Farms generate a huge amount of information. Some of it is written down. Some lives in spreadsheets. Some sits in emails or text messages. Some is photos on a phone. Some is simply remembered. And much of it, over time, gets lost.
This isn't because farmers don't value data - it's because recording it often gets in the way of getting the job done. When you're mid-drench, shifting stock in the rain, or troubleshooting a pump at the far end of the property, pulling out a laptop to update a spreadsheet isn't realistic.
Technology in this space has often tried to solve the problem by adding more structure - more required fields, more categories, more complexity. But this creates friction. If recording information is difficult, it simply doesn't happen.
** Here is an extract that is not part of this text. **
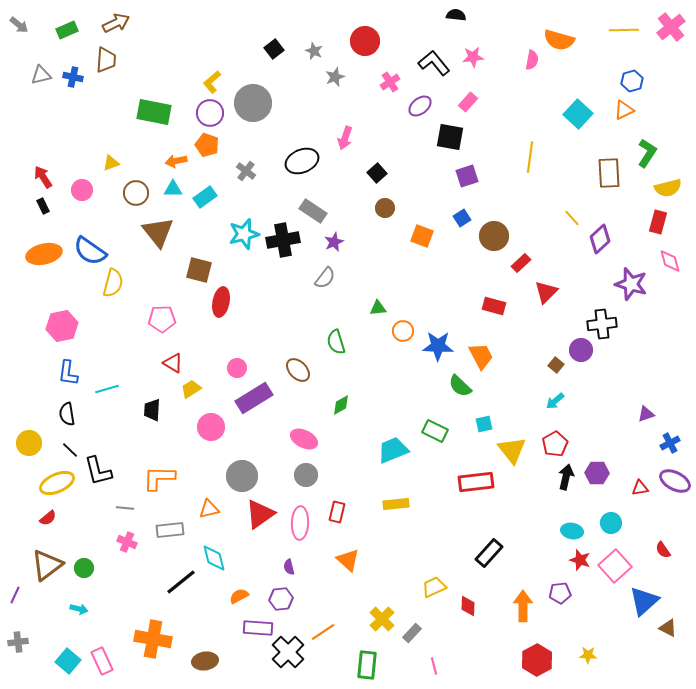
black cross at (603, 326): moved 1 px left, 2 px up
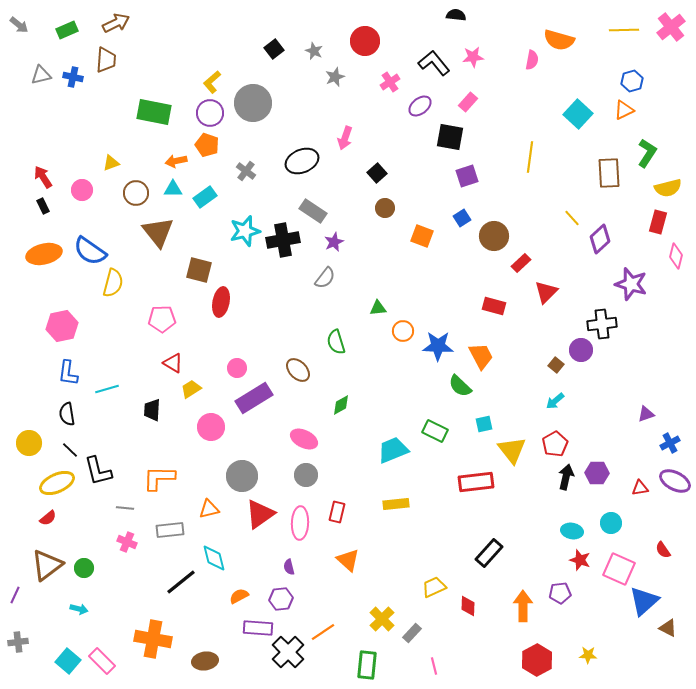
cyan star at (244, 234): moved 1 px right, 3 px up
pink diamond at (670, 261): moved 6 px right, 5 px up; rotated 30 degrees clockwise
pink square at (615, 566): moved 4 px right, 3 px down; rotated 24 degrees counterclockwise
pink rectangle at (102, 661): rotated 20 degrees counterclockwise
At AgRhythm, we believe farm record-keeping should be simple, flexible, and useful from day one. That's why we've built AgRiver.
A Digital Farm Journal, Not Just Another App
AgRiver is designed as a digital farm journal. The idea is deliberately simple: make it easy to capture what's happening on the farm, in whatever form makes sense at the time.
That might be a quick note. A photo. A short video. A voice memo. A paddock observation. A stock movement. A weather-related note. A task or event. The goal isn't to force structure too early - it's to capture information while it's fresh and meaningful.
The best time to record something is right when it happens. The best format is whatever the farmer has to hand. AgRiver is built around that reality.
We've also built Barry - a conversational farm guide available at barry.agrhythm.nz - as a natural way to interact with this record. Instead of filling out forms, you can simply talk to Barry about what's happening on the farm. He asks helpful questions, remembers the details, and builds the record through conversation. Record-keeping that feels like a yarn, not admin.
Building a Farm Data Moat
There's a concept in technology called a "data moat" - a body of information that becomes increasingly valuable over time. On a farm, this might look like seasonal pasture observations, infrastructure changes, stock performance notes, weather impacts, management decisions, and their outcomes tracked over months and years.
Individually, each entry may be small. But together, they create context. And context is where real insight begins to emerge.
This is where AgRiver becomes more than a digital notebook. Every note, photo, and observation adds to a growing picture of the farm - one that becomes richer and more useful with each season. In New Zealand pastoral farming, where so much depends on understanding how pasture, stock, and weather interact across specific paddocks over time, this kind of accumulated knowledge is genuinely powerful.
The most valuable farm data isn't what's recorded once - it's what's recorded consistently, over time, and connected together.
AI-Powered Farm Insights
As the record grows, AgRiver uses large language models to help make sense of the data. This allows the platform to summarise recent activity, highlight patterns over time, connect related events, surface useful observations, and assist with planning and decision-making.
Instead of just storing information, the platform starts working alongside the farmer. For example:
- "Over the past three seasons, this paddock has dried out earlier than the rest of the block - worth considering for earlier grazing rotation."
- "Water trough issues were recorded three times in the back block last summer - might be worth a permanent fix before next season."
- "Stock performance improved after the management changes you recorded in early spring."
These are the kinds of insights that are nearly impossible to track manually across a busy season, but powerful when surfaced at the right time. The goal isn't to replace decision-making - it's to make the farmer's own observations work harder for them.
Designed to Be Flexible
AgRiver isn't limited to one type of data. It can incorporate farmer-entered notes, photos and videos, drone imagery, sensor integrations, and connections to existing farm management systems. This flexibility matters because every farm operates differently and every farmer records information differently.
Under the hood, AgRiver is built on our geo-temporal data platform - meaning every piece of information is tied to a location and a point in time. A note about a paddock isn't just a note - it's connected to that paddock's history, its drone imagery, its pasture data, and everything else recorded there. This spatial and temporal context is what allows the AI to surface insights that a flat list of notes never could.
AgRiver adapts to how the farmer already works, rather than forcing a rigid workflow. The technology should fit the farm - not the other way around.
Building With Farmers, Not Just For Farmers
Right now, AgRiver is at an early stage. We've built a working platform and we're actively using it ourselves. But the real value comes from working alongside farmers and learning what actually works in day-to-day farm life.
We're currently looking for farmers who are interested in collaborating with us - not as customers, but as partners in shaping the platform. We're particularly interested in learning what information farmers naturally record, what they wish they had recorded, what feels useful, what feels like friction, and how technology can fit naturally into farm routines.
A Long-Term Vision
Over time, we believe this kind of platform becomes increasingly valuable. As more information is captured, insights improve, context deepens, patterns become clearer, and decision-making strengthens. This creates a record that serves the farm over the long term.
Not data for the sake of data - but information that helps farmers understand their land, their decisions, and their outcomes more clearly. Combined with drone imagery calibrated to New Zealand conditions and conversational AI through Barry, AgRiver is designed to be the kind of tool that gets more useful the longer you use it.
Because the best farm insights don't come from technology alone. They come from farmers. We're just building tools to help capture and support that intelligence.